Mumbai, 1 Apr (Commoditiescontrol): Crude oil prices are largely unchanged on Monday, latching on to their recent gains amid expectations of tighter supply from OPEC+ cuts, attacks on Russian refineries and upbeat Chinese manufacturing data.
Brent crude fell 17 cents, or 0.2%, to $86.83 a barrel after rising 2.4% last week. U.S. West Texas Intermediate crude was at $83.06 a barrel, down 11 cents, or 0.1%, following a 3.2% gain last week.
Trade volumes are expected to be thin on Monday as several countries are closed for Easter holiday.
Both benchmarks finished higher for a third consecutive month, with Brent holding above $85 a barrel since mid-March, as the Organization of the Petroleum Exporting Countries and their allies, a group known as OPEC+, pledged to extend production cuts to the end of June which could tighten crude supply during summer in the northern hemisphere.
Russian Deputy Prime Minister Alexander Novak said on Friday that its oil companies will focus on reducing output rather than exports in the second quarter in order to evenly spread production cuts with other OPEC+ member countries.
Drone attacks knocked out several Russian refineries, which is expected to reduce Russia's fuel exports.
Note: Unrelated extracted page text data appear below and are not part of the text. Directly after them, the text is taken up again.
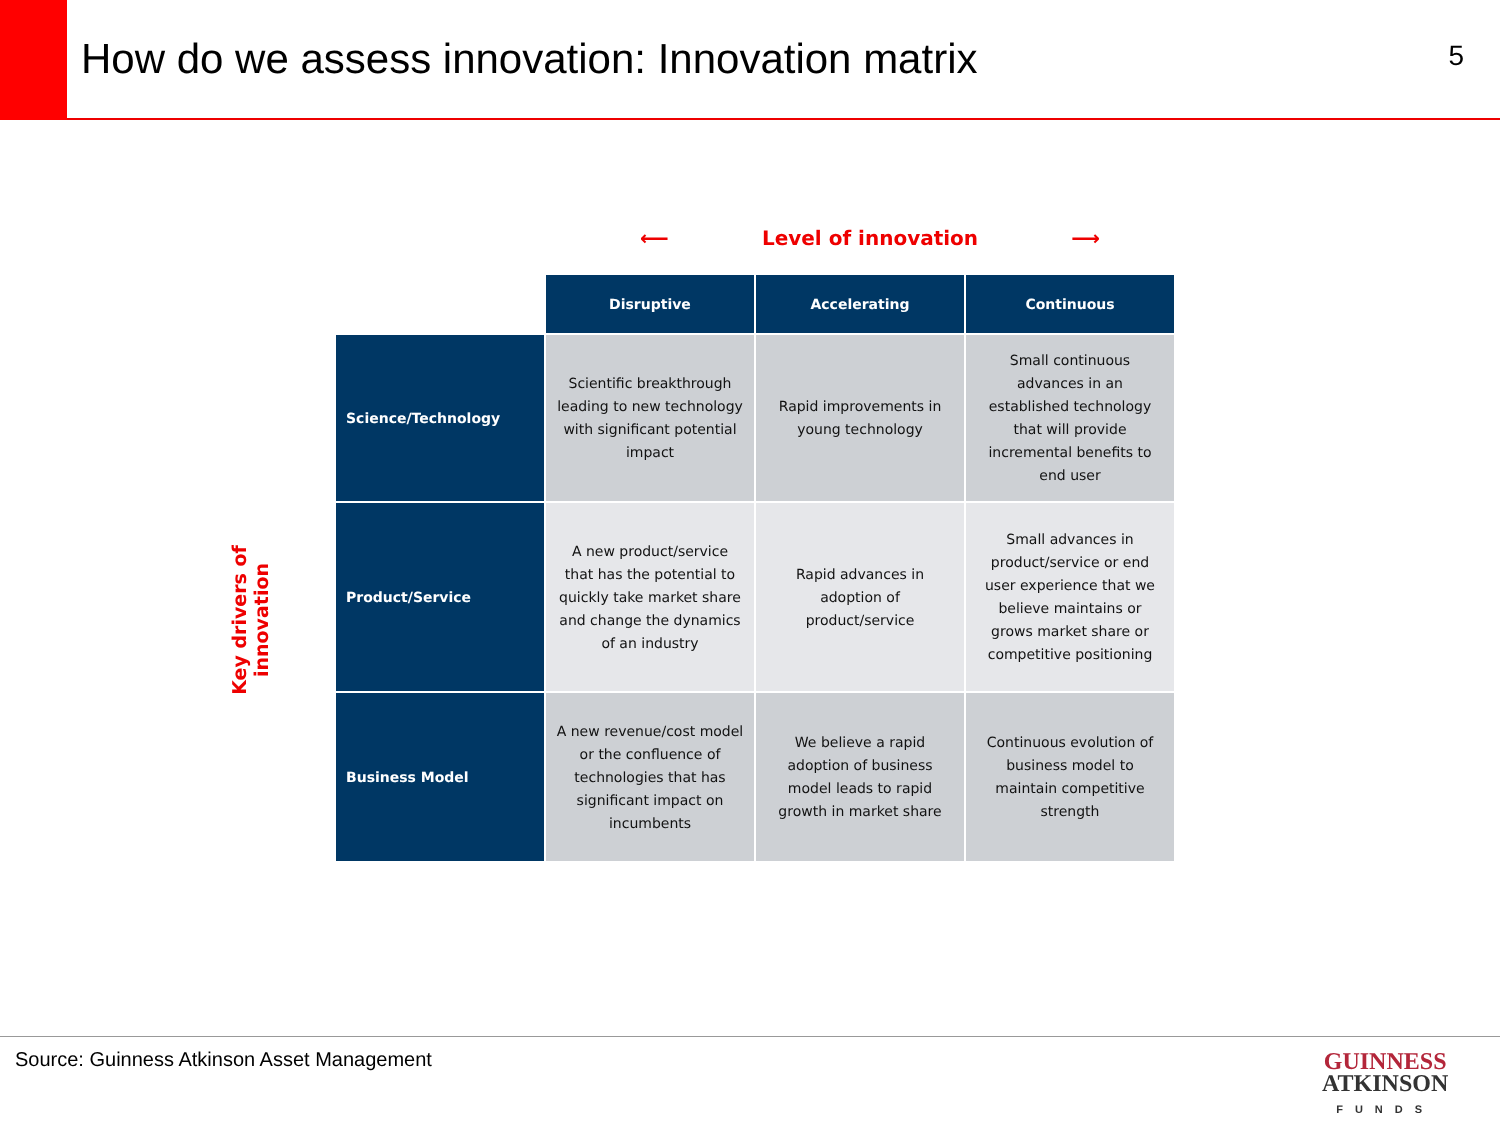How do we assess innovation: Innovation matrix
5
⟵ Level of innovation ⟶
Key drivers of
innovation
| | Disruptive | Accelerating | Continuous |
| Science/Technology | Scientific breakthrough leading to new technology with significant potential impact | Rapid improvements in young technology | Small continuous advances in an established technology that will provide incremental benefits to end user |
| Product/Service | A new product/service that has the potential to quickly take market share and change the dynamics of an industry | Rapid advances in adoption of product/service | Small advances in product/service or end user experience that we believe maintains or grows market share or competitive positioning |
| Business Model | A new revenue/cost model or the confluence of technologies that has significant impact on incumbents | We believe a rapid adoption of business model leads to rapid growth in market share | Continuous evolution of business model to maintain competitive strength |
Source: Guinness Atkinson Asset Management
GUINNESS
ATKINSON
FUNDS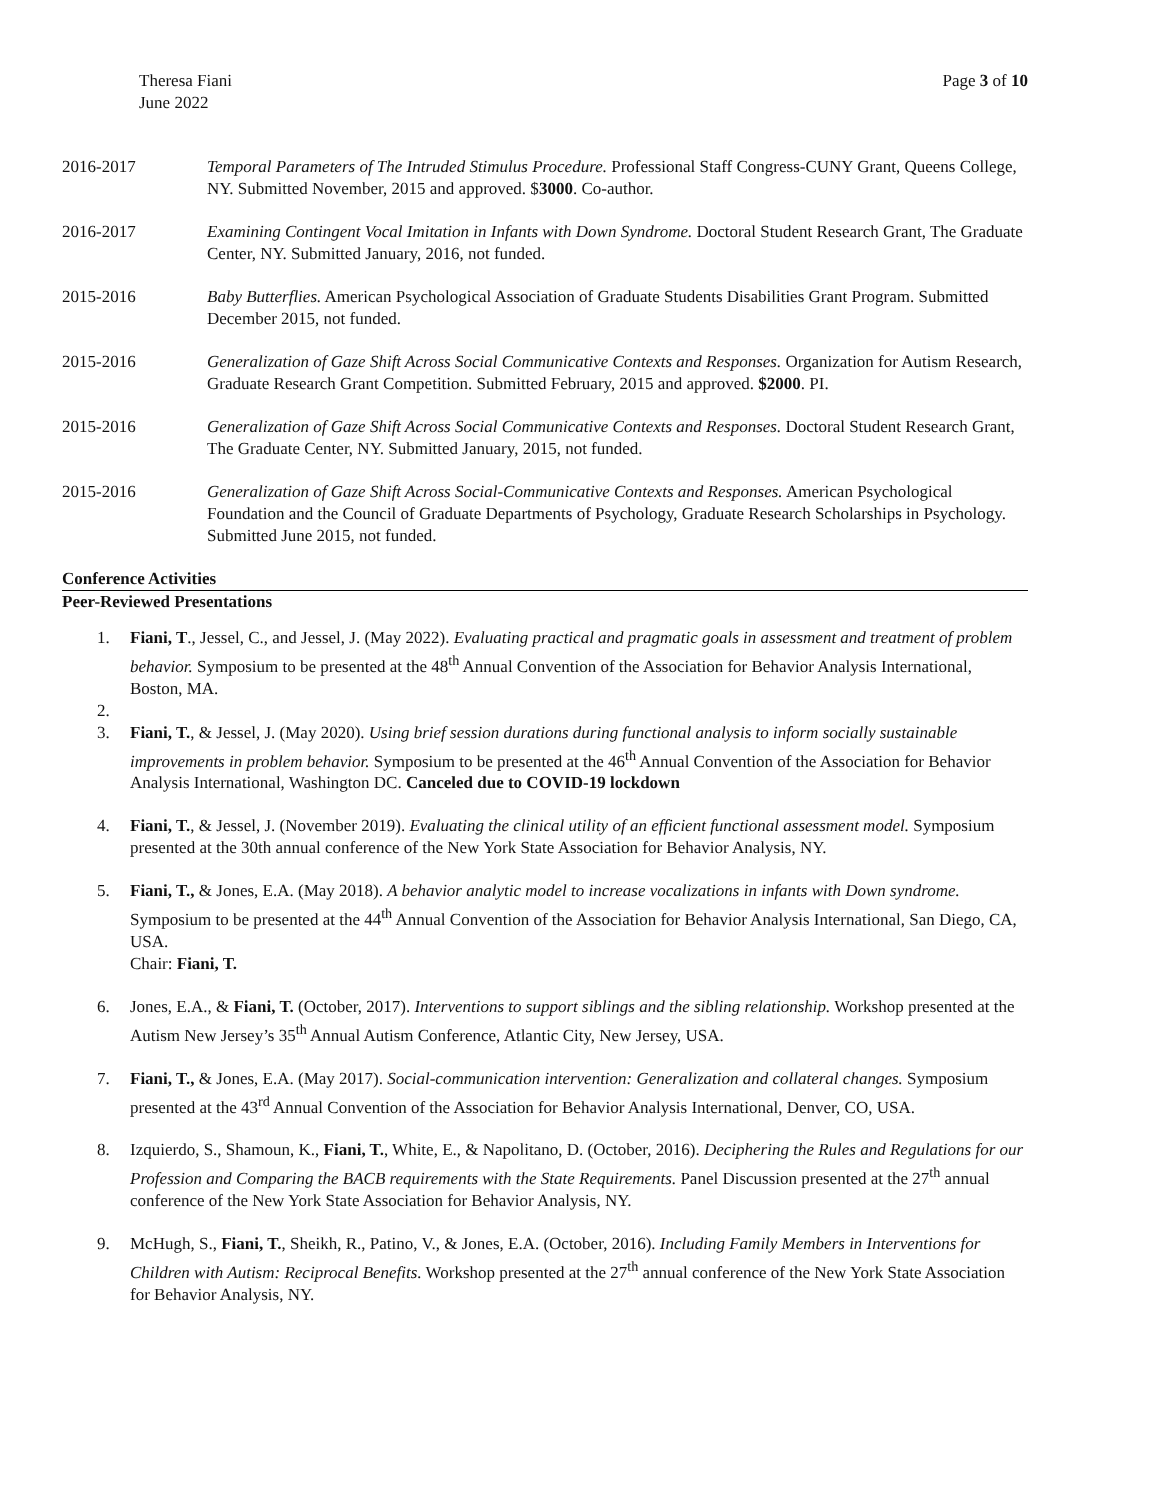Theresa Fiani
June 2022
Page 3 of 10
2016-2017 Temporal Parameters of The Intruded Stimulus Procedure. Professional Staff Congress-CUNY Grant, Queens College, NY. Submitted November, 2015 and approved. $3000. Co-author.
2016-2017 Examining Contingent Vocal Imitation in Infants with Down Syndrome. Doctoral Student Research Grant, The Graduate Center, NY. Submitted January, 2016, not funded.
2015-2016 Baby Butterflies. American Psychological Association of Graduate Students Disabilities Grant Program. Submitted December 2015, not funded.
2015-2016 Generalization of Gaze Shift Across Social Communicative Contexts and Responses. Organization for Autism Research, Graduate Research Grant Competition. Submitted February, 2015 and approved. $2000. PI.
2015-2016 Generalization of Gaze Shift Across Social Communicative Contexts and Responses. Doctoral Student Research Grant, The Graduate Center, NY. Submitted January, 2015, not funded.
2015-2016 Generalization of Gaze Shift Across Social-Communicative Contexts and Responses. American Psychological Foundation and the Council of Graduate Departments of Psychology, Graduate Research Scholarships in Psychology. Submitted June 2015, not funded.
Conference Activities
Peer-Reviewed Presentations
1. Fiani, T., Jessel, C., and Jessel, J. (May 2022). Evaluating practical and pragmatic goals in assessment and treatment of problem behavior. Symposium to be presented at the 48<sup>th</sup> Annual Convention of the Association for Behavior Analysis International, Boston, MA.
2.
3. Fiani, T., & Jessel, J. (May 2020). Using brief session durations during functional analysis to inform socially sustainable improvements in problem behavior. Symposium to be presented at the 46<sup>th</sup> Annual Convention of the Association for Behavior Analysis International, Washington DC. Canceled due to COVID-19 lockdown
4. Fiani, T., & Jessel, J. (November 2019). Evaluating the clinical utility of an efficient functional assessment model. Symposium presented at the 30th annual conference of the New York State Association for Behavior Analysis, NY.
5. Fiani, T., & Jones, E.A. (May 2018). A behavior analytic model to increase vocalizations in infants with Down syndrome. Symposium to be presented at the 44<sup>th</sup> Annual Convention of the Association for Behavior Analysis International, San Diego, CA, USA.
Chair: Fiani, T.
6. Jones, E.A., & Fiani, T. (October, 2017). Interventions to support siblings and the sibling relationship. Workshop presented at the Autism New Jersey’s 35<sup>th</sup> Annual Autism Conference, Atlantic City, New Jersey, USA.
7. Fiani, T., & Jones, E.A. (May 2017). Social-communication intervention: Generalization and collateral changes. Symposium presented at the 43<sup>rd</sup> Annual Convention of the Association for Behavior Analysis International, Denver, CO, USA.
8. Izquierdo, S., Shamoun, K., Fiani, T., White, E., & Napolitano, D. (October, 2016). Deciphering the Rules and Regulations for our Profession and Comparing the BACB requirements with the State Requirements. Panel Discussion presented at the 27<sup>th</sup> annual conference of the New York State Association for Behavior Analysis, NY.
9. McHugh, S., Fiani, T., Sheikh, R., Patino, V., & Jones, E.A. (October, 2016). Including Family Members in Interventions for Children with Autism: Reciprocal Benefits. Workshop presented at the 27<sup>th</sup> annual conference of the New York State Association for Behavior Analysis, NY.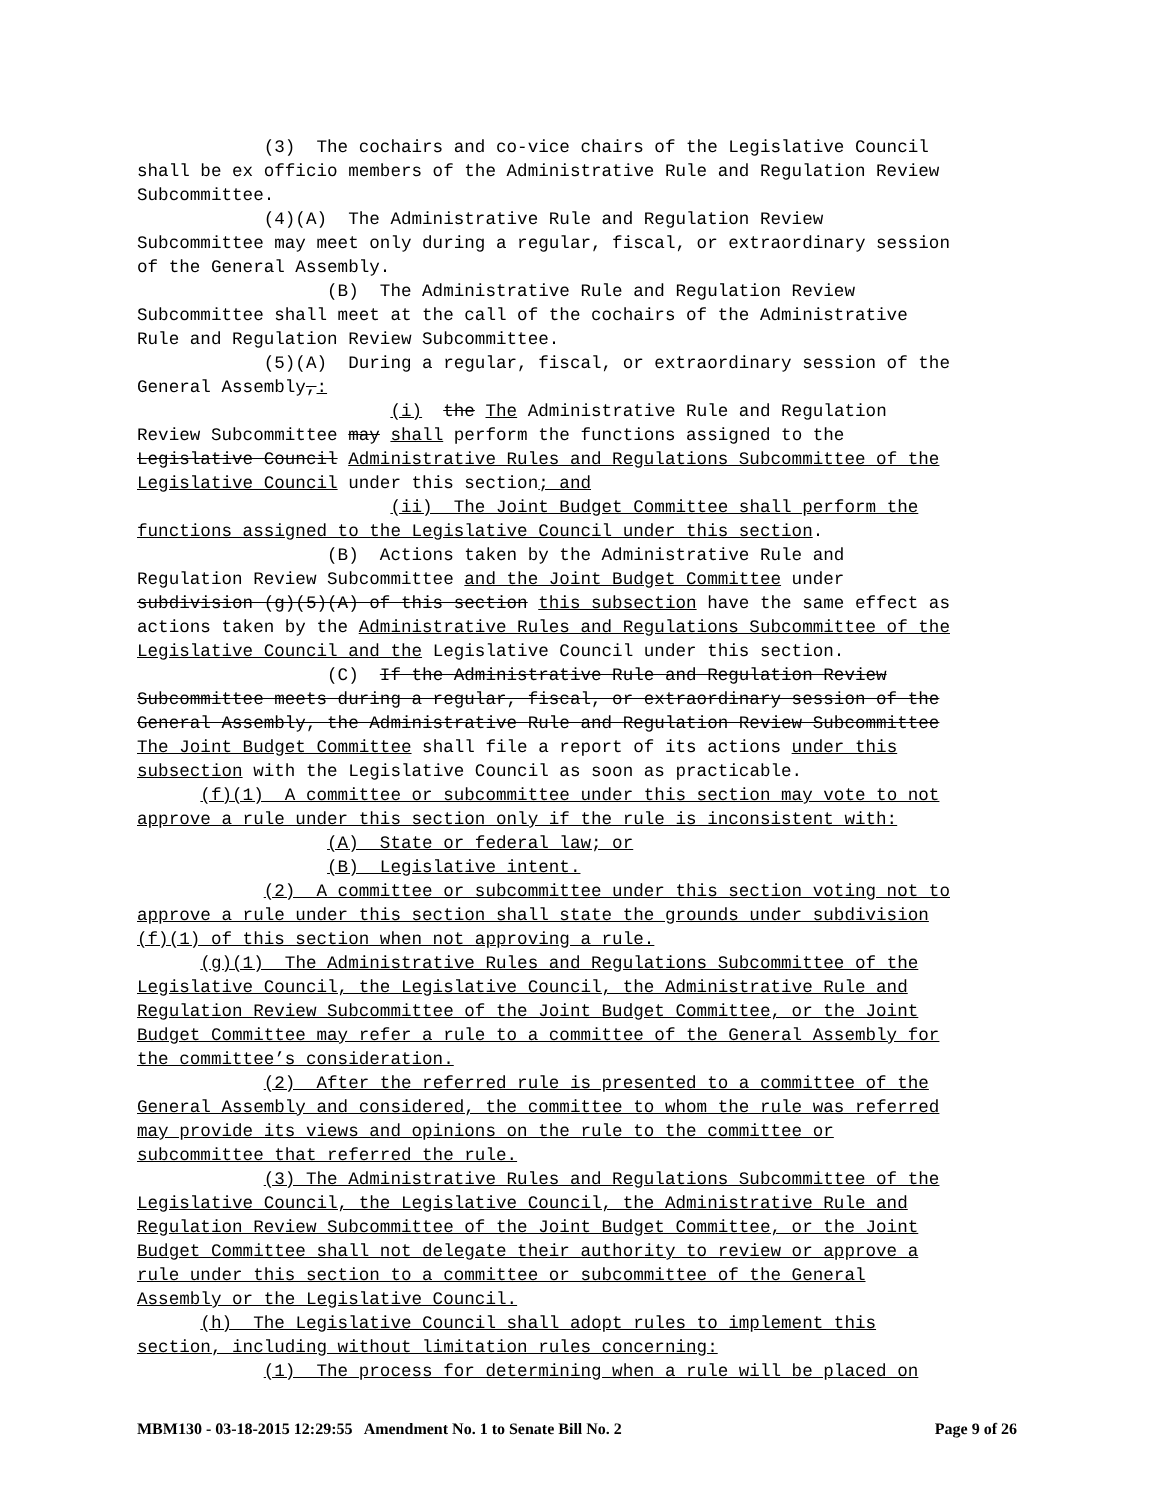(3) The cochairs and co-vice chairs of the Legislative Council shall be ex officio members of the Administrative Rule and Regulation Review Subcommittee. (4)(A) The Administrative Rule and Regulation Review Subcommittee may meet only during a regular, fiscal, or extraordinary session of the General Assembly. (B) The Administrative Rule and Regulation Review Subcommittee shall meet at the call of the cochairs of the Administrative Rule and Regulation Review Subcommittee. (5)(A) During a regular, fiscal, or extraordinary session of the General Assembly,: (i) the The Administrative Rule and Regulation Review Subcommittee may shall perform the functions assigned to the Legislative Council Administrative Rules and Regulations Subcommittee of the Legislative Council under this section; and (ii) The Joint Budget Committee shall perform the functions assigned to the Legislative Council under this section. (B) Actions taken by the Administrative Rule and Regulation Review Subcommittee and the Joint Budget Committee under subdivision (g)(5)(A) of this section this subsection have the same effect as actions taken by the Administrative Rules and Regulations Subcommittee of the Legislative Council and the Legislative Council under this section. (C) If the Administrative Rule and Regulation Review Subcommittee meets during a regular, fiscal, or extraordinary session of the General Assembly, the Administrative Rule and Regulation Review Subcommittee The Joint Budget Committee shall file a report of its actions under this subsection with the Legislative Council as soon as practicable. (f)(1) A committee or subcommittee under this section may vote to not approve a rule under this section only if the rule is inconsistent with: (A) State or federal law; or (B) Legislative intent. (2) A committee or subcommittee under this section voting not to approve a rule under this section shall state the grounds under subdivision (f)(1) of this section when not approving a rule. (g)(1) The Administrative Rules and Regulations Subcommittee of the Legislative Council, the Legislative Council, the Administrative Rule and Regulation Review Subcommittee of the Joint Budget Committee, or the Joint Budget Committee may refer a rule to a committee of the General Assembly for the committee’s consideration. (2) After the referred rule is presented to a committee of the General Assembly and considered, the committee to whom the rule was referred may provide its views and opinions on the rule to the committee or subcommittee that referred the rule. (3) The Administrative Rules and Regulations Subcommittee of the Legislative Council, the Legislative Council, the Administrative Rule and Regulation Review Subcommittee of the Joint Budget Committee, or the Joint Budget Committee shall not delegate their authority to review or approve a rule under this section to a committee or subcommittee of the General Assembly or the Legislative Council. (h) The Legislative Council shall adopt rules to implement this section, including without limitation rules concerning: (1) The process for determining when a rule will be placed on
MBM130 - 03-18-2015 12:29:55 Amendment No. 1 to Senate Bill No. 2 Page 9 of 26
Almost 1 million barrels per day of Russian crude processing capacity is offline amid the attacks, impacting its high-sulphur fuel oil exports which is processed at Chinese and Indian refineries, the consultancy added.
In Europe, oil demand was firmer than expected, rising 100,000 bpd on year in February, Goldman Sachs analysts said, versus its forecast of a 200,000 bpd contraction in 2024.
Still, China's manufacturing activity expanded for the first time in six months in March, an official factory survey showed on Sunday, supporting oil demand at the world's largest crude importer, even as a crisis in the property sector remains a drag on the economy.
Investors are also scouring U.S. economic data for signs of when the Federal Reserve will cut interest rates this year which will support the global economy and oil demand.